▶ EXERCISE OBJECTIVE:
Transcribe the data below verbatim from the line with "3902 | 4242 |" to the line with "3936 | 4278 |". Include both of those lines.

Transcribed page contents
============

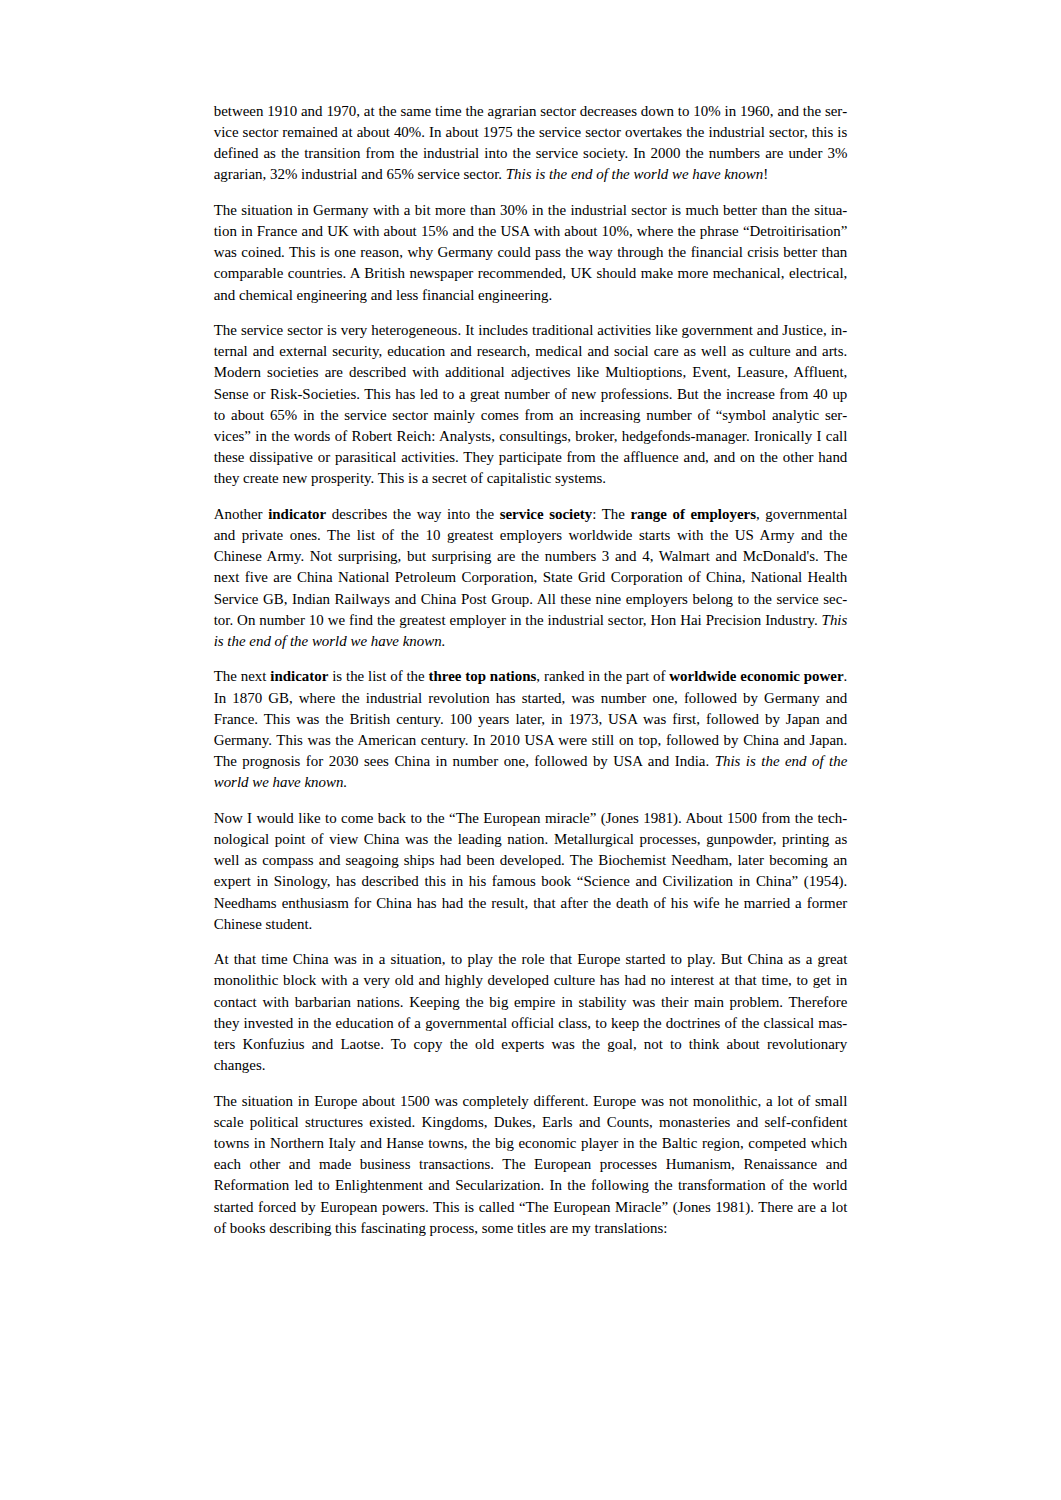between 1910 and 1970, at the same time the agrarian sector decreases down to 10% in 1960, and the service sector remained at about 40%. In about 1975 the service sector overtakes the industrial sector, this is defined as the transition from the industrial into the service society. In 2000 the numbers are under 3% agrarian, 32% industrial and 65% service sector. This is the end of the world we have known!
The situation in Germany with a bit more than 30% in the industrial sector is much better than the situation in France and UK with about 15% and the USA with about 10%, where the phrase “Detroitirisation” was coined. This is one reason, why Germany could pass the way through the financial crisis better than comparable countries. A British newspaper recommended, UK should make more mechanical, electrical, and chemical engineering and less financial engineering.
The service sector is very heterogeneous. It includes traditional activities like government and Justice, internal and external security, education and research, medical and social care as well as culture and arts. Modern societies are described with additional adjectives like Multioptions, Event, Leasure, Affluent, Sense or Risk-Societies. This has led to a great number of new professions. But the increase from 40 up to about 65% in the service sector mainly comes from an increasing number of “symbol analytic services” in the words of Robert Reich: Analysts, consultings, broker, hedgefonds-manager. Ironically I call these dissipative or parasitical activities. They participate from the affluence and, and on the other hand they create new prosperity. This is a secret of capitalistic systems.
Another indicator describes the way into the service society: The range of employers, governmental and private ones. The list of the 10 greatest employers worldwide starts with the US Army and the Chinese Army. Not surprising, but surprising are the numbers 3 and 4, Walmart and McDonald's. The next five are China National Petroleum Corporation, State Grid Corporation of China, National Health Service GB, Indian Railways and China Post Group. All these nine employers belong to the service sector. On number 10 we find the greatest employer in the industrial sector, Hon Hai Precision Industry. This is the end of the world we have known.
The next indicator is the list of the three top nations, ranked in the part of worldwide economic power. In 1870 GB, where the industrial revolution has started, was number one, followed by Germany and France. This was the British century. 100 years later, in 1973, USA was first, followed by Japan and Germany. This was the American century. In 2010 USA were still on top, followed by China and Japan. The prognosis for 2030 sees China in number one, followed by USA and India. This is the end of the world we have known.
Now I would like to come back to the “The European miracle” (Jones 1981). About 1500 from the technological point of view China was the leading nation. Metallurgical processes, gunpowder, printing as well as compass and seagoing ships had been developed. The Biochemist Needham, later becoming an expert in Sinology, has described this in his famous book “Science and Civilization in China” (1954). Needhams enthusiasm for China has had the result, that after the death of his wife he married a former Chinese student.
At that time China was in a situation, to play the role that Europe started to play. But China as a great monolithic block with a very old and highly developed culture has had no interest at that time, to get in contact with barbarian nations. Keeping the big empire in stability was their main problem. Therefore they invested in the education of a governmental official class, to keep the doctrines of the classical masters Konfuzius and Laotse. To copy the old experts was the goal, not to think about revolutionary changes.
The situation in Europe about 1500 was completely different. Europe was not monolithic, a lot of small scale political structures existed. Kingdoms, Dukes, Earls and Counts, monasteries and self-confident towns in Northern Italy and Hanse towns, the big economic player in the Baltic region, competed which each other and made business transactions. The European processes Humanism, Renaissance and Reformation led to Enlightenment and Secularization. In the following the transformation of the world started forced by European powers. This is called “The European Miracle” (Jones 1981). There are a lot of books describing this fascinating process, some titles are my translations:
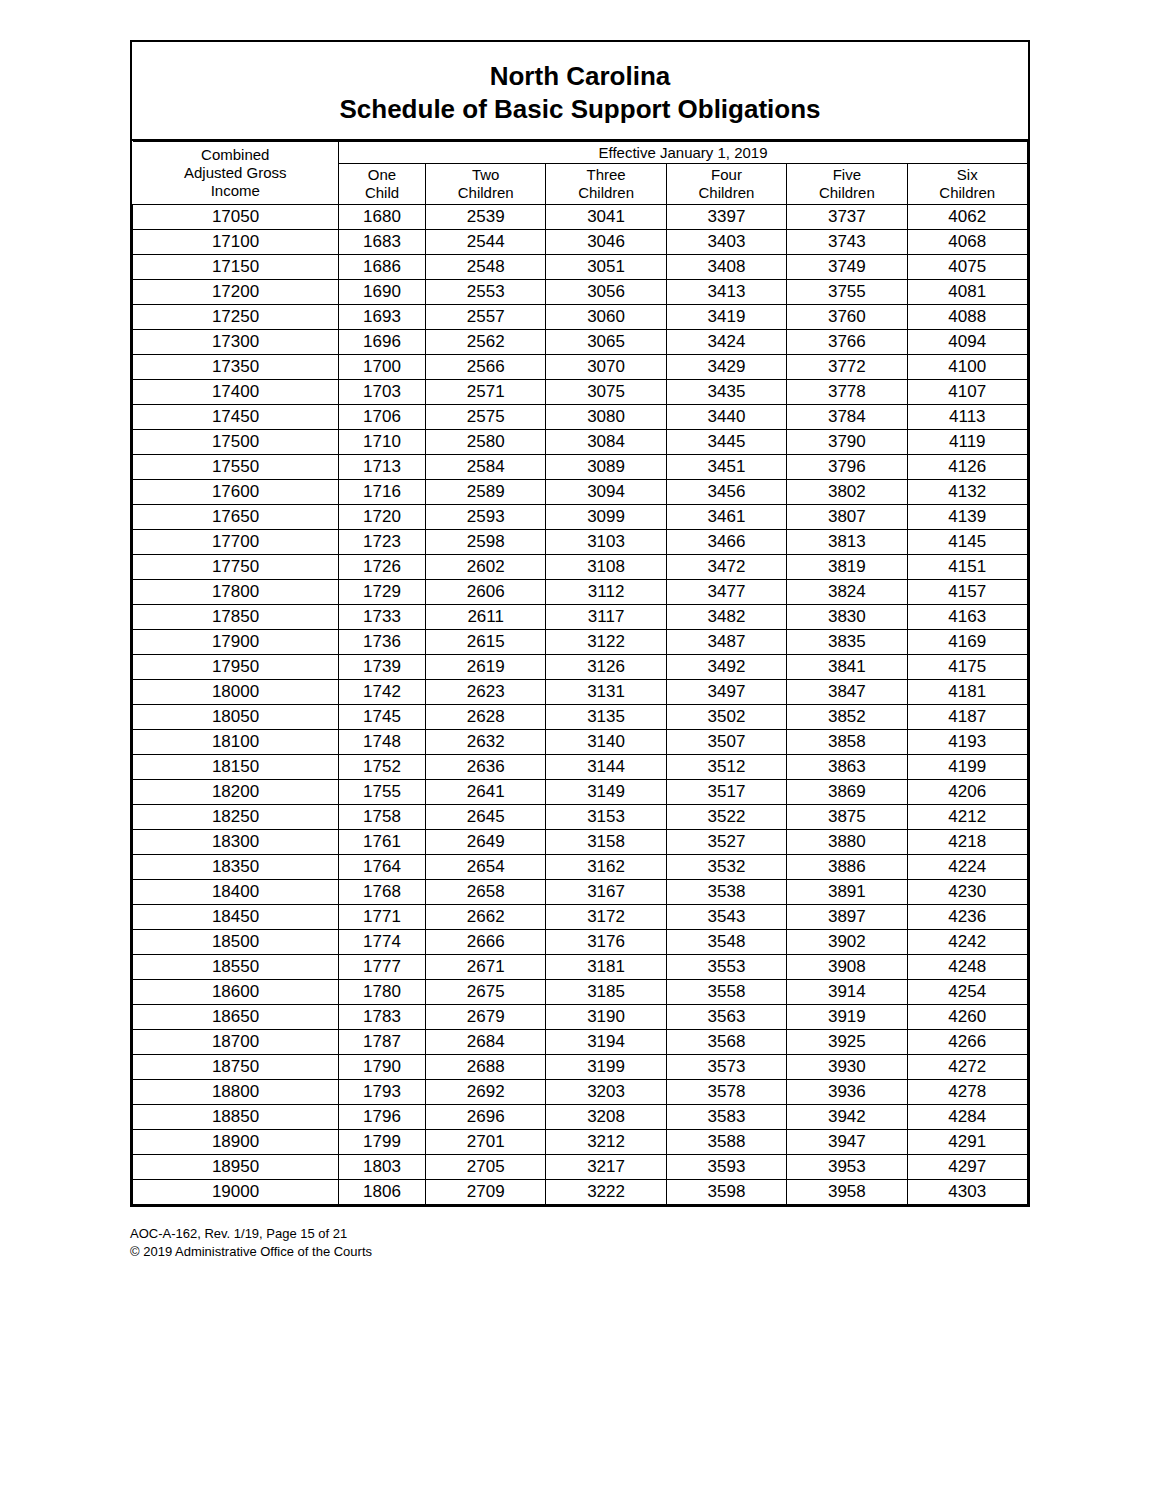North Carolina
Schedule of Basic Support Obligations
| Combined Adjusted Gross Income | Effective January 1, 2019 |
| --- | --- |
| One Child | Two Children | Three Children | Four Children | Five Children | Six Children |
| 17050 | 1680 | 2539 | 3041 | 3397 | 3737 | 4062 |
| 17100 | 1683 | 2544 | 3046 | 3403 | 3743 | 4068 |
| 17150 | 1686 | 2548 | 3051 | 3408 | 3749 | 4075 |
| 17200 | 1690 | 2553 | 3056 | 3413 | 3755 | 4081 |
| 17250 | 1693 | 2557 | 3060 | 3419 | 3760 | 4088 |
| 17300 | 1696 | 2562 | 3065 | 3424 | 3766 | 4094 |
| 17350 | 1700 | 2566 | 3070 | 3429 | 3772 | 4100 |
| 17400 | 1703 | 2571 | 3075 | 3435 | 3778 | 4107 |
| 17450 | 1706 | 2575 | 3080 | 3440 | 3784 | 4113 |
| 17500 | 1710 | 2580 | 3084 | 3445 | 3790 | 4119 |
| 17550 | 1713 | 2584 | 3089 | 3451 | 3796 | 4126 |
| 17600 | 1716 | 2589 | 3094 | 3456 | 3802 | 4132 |
| 17650 | 1720 | 2593 | 3099 | 3461 | 3807 | 4139 |
| 17700 | 1723 | 2598 | 3103 | 3466 | 3813 | 4145 |
| 17750 | 1726 | 2602 | 3108 | 3472 | 3819 | 4151 |
| 17800 | 1729 | 2606 | 3112 | 3477 | 3824 | 4157 |
| 17850 | 1733 | 2611 | 3117 | 3482 | 3830 | 4163 |
| 17900 | 1736 | 2615 | 3122 | 3487 | 3835 | 4169 |
| 17950 | 1739 | 2619 | 3126 | 3492 | 3841 | 4175 |
| 18000 | 1742 | 2623 | 3131 | 3497 | 3847 | 4181 |
| 18050 | 1745 | 2628 | 3135 | 3502 | 3852 | 4187 |
| 18100 | 1748 | 2632 | 3140 | 3507 | 3858 | 4193 |
| 18150 | 1752 | 2636 | 3144 | 3512 | 3863 | 4199 |
| 18200 | 1755 | 2641 | 3149 | 3517 | 3869 | 4206 |
| 18250 | 1758 | 2645 | 3153 | 3522 | 3875 | 4212 |
| 18300 | 1761 | 2649 | 3158 | 3527 | 3880 | 4218 |
| 18350 | 1764 | 2654 | 3162 | 3532 | 3886 | 4224 |
| 18400 | 1768 | 2658 | 3167 | 3538 | 3891 | 4230 |
| 18450 | 1771 | 2662 | 3172 | 3543 | 3897 | 4236 |
| 18500 | 1774 | 2666 | 3176 | 3548 | 3902 | 4242 |
| 18550 | 1777 | 2671 | 3181 | 3553 | 3908 | 4248 |
| 18600 | 1780 | 2675 | 3185 | 3558 | 3914 | 4254 |
| 18650 | 1783 | 2679 | 3190 | 3563 | 3919 | 4260 |
| 18700 | 1787 | 2684 | 3194 | 3568 | 3925 | 4266 |
| 18750 | 1790 | 2688 | 3199 | 3573 | 3930 | 4272 |
| 18800 | 1793 | 2692 | 3203 | 3578 | 3936 | 4278 |
| 18850 | 1796 | 2696 | 3208 | 3583 | 3942 | 4284 |
| 18900 | 1799 | 2701 | 3212 | 3588 | 3947 | 4291 |
| 18950 | 1803 | 2705 | 3217 | 3593 | 3953 | 4297 |
| 19000 | 1806 | 2709 | 3222 | 3598 | 3958 | 4303 |
AOC-A-162, Rev. 1/19, Page 15 of 21
© 2019 Administrative Office of the Courts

============

▶ EXERCISE SOLUTION:
| 18500 | 1774 | 2666 | 3176 | 3548 | 3902 | 4242 |
| 18550 | 1777 | 2671 | 3181 | 3553 | 3908 | 4248 |
| 18600 | 1780 | 2675 | 3185 | 3558 | 3914 | 4254 |
| 18650 | 1783 | 2679 | 3190 | 3563 | 3919 | 4260 |
| 18700 | 1787 | 2684 | 3194 | 3568 | 3925 | 4266 |
| 18750 | 1790 | 2688 | 3199 | 3573 | 3930 | 4272 |
| 18800 | 1793 | 2692 | 3203 | 3578 | 3936 | 4278 |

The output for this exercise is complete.